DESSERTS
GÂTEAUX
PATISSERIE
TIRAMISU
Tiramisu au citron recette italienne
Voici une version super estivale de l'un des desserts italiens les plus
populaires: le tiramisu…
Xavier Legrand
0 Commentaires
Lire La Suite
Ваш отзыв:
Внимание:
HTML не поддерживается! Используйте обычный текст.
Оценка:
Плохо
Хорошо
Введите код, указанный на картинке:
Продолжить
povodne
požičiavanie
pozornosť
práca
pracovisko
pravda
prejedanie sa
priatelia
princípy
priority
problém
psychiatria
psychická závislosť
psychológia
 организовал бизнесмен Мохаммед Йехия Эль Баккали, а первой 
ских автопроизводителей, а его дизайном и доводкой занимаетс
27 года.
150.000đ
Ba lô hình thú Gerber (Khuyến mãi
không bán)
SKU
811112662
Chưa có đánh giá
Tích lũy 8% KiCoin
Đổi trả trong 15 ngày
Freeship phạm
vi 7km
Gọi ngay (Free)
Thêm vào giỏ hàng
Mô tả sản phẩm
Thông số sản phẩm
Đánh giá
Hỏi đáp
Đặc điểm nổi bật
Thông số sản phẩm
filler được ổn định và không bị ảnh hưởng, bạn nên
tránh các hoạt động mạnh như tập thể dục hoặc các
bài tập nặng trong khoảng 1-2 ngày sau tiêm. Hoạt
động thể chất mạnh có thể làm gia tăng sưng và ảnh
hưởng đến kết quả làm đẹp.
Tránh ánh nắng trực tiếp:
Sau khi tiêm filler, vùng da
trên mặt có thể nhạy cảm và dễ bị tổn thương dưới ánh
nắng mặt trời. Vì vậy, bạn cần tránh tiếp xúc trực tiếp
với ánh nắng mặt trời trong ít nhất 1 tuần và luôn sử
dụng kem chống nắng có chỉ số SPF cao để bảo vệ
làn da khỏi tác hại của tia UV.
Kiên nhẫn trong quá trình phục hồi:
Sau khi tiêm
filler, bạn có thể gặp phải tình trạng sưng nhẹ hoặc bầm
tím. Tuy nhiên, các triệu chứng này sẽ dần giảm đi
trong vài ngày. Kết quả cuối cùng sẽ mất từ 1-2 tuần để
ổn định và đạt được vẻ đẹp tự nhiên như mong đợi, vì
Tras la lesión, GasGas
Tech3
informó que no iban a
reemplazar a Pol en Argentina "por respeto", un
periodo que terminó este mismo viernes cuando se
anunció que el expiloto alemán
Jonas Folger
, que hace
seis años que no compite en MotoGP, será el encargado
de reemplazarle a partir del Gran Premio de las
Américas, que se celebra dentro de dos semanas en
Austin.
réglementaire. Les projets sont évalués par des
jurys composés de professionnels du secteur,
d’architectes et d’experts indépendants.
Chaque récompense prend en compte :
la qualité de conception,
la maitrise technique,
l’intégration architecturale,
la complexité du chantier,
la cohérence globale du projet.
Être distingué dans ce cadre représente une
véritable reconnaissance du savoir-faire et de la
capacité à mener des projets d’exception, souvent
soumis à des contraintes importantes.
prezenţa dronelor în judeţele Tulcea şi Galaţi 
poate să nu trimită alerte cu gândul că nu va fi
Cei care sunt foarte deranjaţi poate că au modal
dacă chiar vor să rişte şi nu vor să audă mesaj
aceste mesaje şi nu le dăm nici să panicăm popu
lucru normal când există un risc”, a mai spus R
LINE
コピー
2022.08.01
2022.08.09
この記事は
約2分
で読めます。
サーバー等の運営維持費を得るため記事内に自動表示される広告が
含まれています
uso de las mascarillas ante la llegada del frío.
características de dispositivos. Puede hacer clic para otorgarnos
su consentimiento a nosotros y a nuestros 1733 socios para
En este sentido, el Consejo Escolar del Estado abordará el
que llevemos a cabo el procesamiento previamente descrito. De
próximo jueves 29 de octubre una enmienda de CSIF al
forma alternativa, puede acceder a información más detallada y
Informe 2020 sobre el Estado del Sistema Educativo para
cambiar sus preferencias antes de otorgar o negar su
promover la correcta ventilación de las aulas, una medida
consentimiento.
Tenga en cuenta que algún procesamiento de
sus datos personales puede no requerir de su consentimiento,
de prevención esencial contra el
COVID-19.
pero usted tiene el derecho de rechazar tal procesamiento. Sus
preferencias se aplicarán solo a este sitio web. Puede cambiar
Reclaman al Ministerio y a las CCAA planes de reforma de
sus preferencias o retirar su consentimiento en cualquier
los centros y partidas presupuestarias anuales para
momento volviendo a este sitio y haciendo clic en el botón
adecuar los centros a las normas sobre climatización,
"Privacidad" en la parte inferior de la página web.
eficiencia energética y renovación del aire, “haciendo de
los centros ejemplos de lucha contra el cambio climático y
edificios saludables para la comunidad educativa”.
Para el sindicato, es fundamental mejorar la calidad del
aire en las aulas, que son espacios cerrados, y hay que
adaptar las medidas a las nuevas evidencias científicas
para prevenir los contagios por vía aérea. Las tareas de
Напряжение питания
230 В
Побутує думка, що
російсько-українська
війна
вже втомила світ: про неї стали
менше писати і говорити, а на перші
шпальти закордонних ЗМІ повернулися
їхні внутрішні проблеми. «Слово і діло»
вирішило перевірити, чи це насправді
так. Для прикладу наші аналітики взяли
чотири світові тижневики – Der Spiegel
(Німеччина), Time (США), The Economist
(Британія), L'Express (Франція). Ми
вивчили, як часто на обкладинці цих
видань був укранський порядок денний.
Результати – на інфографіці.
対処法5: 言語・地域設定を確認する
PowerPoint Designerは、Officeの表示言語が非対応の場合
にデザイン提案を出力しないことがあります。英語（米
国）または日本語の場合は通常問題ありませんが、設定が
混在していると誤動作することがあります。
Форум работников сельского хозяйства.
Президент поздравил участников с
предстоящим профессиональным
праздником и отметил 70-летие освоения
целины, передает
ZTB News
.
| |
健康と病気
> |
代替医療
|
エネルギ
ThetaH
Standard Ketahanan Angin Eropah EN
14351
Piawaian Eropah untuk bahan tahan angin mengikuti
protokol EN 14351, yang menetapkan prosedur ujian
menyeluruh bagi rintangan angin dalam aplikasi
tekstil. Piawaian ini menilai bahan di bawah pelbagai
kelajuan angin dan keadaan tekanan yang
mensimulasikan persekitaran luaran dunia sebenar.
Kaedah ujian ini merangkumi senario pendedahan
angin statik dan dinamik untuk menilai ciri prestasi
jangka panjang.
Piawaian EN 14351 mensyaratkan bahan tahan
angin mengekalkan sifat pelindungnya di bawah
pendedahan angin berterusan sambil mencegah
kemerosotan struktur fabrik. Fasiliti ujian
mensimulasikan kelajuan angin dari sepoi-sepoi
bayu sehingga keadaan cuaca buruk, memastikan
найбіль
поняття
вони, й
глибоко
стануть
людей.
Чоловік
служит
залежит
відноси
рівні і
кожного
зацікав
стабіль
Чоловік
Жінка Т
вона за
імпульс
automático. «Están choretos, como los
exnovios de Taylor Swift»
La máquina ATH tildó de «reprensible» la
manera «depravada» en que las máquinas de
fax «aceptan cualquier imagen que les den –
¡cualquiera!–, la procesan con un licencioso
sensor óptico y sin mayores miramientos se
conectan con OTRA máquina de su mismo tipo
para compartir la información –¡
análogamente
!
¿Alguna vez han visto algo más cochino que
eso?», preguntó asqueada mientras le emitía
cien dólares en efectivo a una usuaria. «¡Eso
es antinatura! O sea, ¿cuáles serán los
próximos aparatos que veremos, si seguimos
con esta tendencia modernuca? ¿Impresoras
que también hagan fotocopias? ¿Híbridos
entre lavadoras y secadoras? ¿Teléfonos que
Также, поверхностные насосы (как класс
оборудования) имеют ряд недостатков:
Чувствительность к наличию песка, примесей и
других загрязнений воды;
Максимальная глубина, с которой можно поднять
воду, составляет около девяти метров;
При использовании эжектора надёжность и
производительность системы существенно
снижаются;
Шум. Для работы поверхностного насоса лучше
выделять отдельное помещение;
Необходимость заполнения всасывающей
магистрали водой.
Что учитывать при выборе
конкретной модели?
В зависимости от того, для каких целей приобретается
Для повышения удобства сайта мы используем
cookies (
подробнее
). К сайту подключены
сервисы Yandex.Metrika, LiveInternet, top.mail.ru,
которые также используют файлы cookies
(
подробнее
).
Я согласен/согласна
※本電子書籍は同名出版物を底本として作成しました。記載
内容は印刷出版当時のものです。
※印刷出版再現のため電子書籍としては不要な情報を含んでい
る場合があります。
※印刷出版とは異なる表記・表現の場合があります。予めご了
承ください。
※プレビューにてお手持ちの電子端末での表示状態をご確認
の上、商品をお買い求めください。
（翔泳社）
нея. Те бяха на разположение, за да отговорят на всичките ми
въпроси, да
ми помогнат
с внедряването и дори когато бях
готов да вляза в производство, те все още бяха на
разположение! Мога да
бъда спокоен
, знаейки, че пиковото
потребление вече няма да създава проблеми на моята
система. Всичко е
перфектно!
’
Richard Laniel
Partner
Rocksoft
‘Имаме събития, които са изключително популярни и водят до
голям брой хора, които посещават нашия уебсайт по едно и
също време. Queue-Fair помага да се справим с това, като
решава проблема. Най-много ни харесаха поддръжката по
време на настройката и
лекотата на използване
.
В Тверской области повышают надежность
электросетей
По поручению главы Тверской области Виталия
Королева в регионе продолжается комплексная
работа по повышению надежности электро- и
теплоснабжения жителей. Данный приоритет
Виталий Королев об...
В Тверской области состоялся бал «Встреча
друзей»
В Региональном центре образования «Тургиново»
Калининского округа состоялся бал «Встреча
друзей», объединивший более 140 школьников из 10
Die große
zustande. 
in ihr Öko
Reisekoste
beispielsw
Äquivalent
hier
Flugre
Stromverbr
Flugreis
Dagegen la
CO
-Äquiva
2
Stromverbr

------------------------------------

** Assignment **
Give every line from the start of the entries through the line containing "psychológia" as a numbered list, omitting blank lines.

** Response to the exercise **
1. DESSERTS
2. GÂTEAUX
3. PATISSERIE
4. TIRAMISU
5. Tiramisu au citron recette italienne
6. Voici une version super estivale de l'un des desserts italiens les plus
7. populaires: le tiramisu…
8. Xavier Legrand
9. 0 Commentaires
10. Lire La Suite
11. Ваш отзыв:
12. Внимание:
13. HTML не поддерживается! Используйте обычный текст.
14. Оценка:
15. Плохо
16. Хорошо
17. Введите код, указанный на картинке:
18. Продолжить
19. povodne
20. požičiavanie
21. pozornosť
22. práca
23. pracovisko
24. pravda
25. prejedanie sa
26. priatelia
27. princípy
28. priority
29. problém
30. psychiatria
31. psychická závislosť
32. psychológia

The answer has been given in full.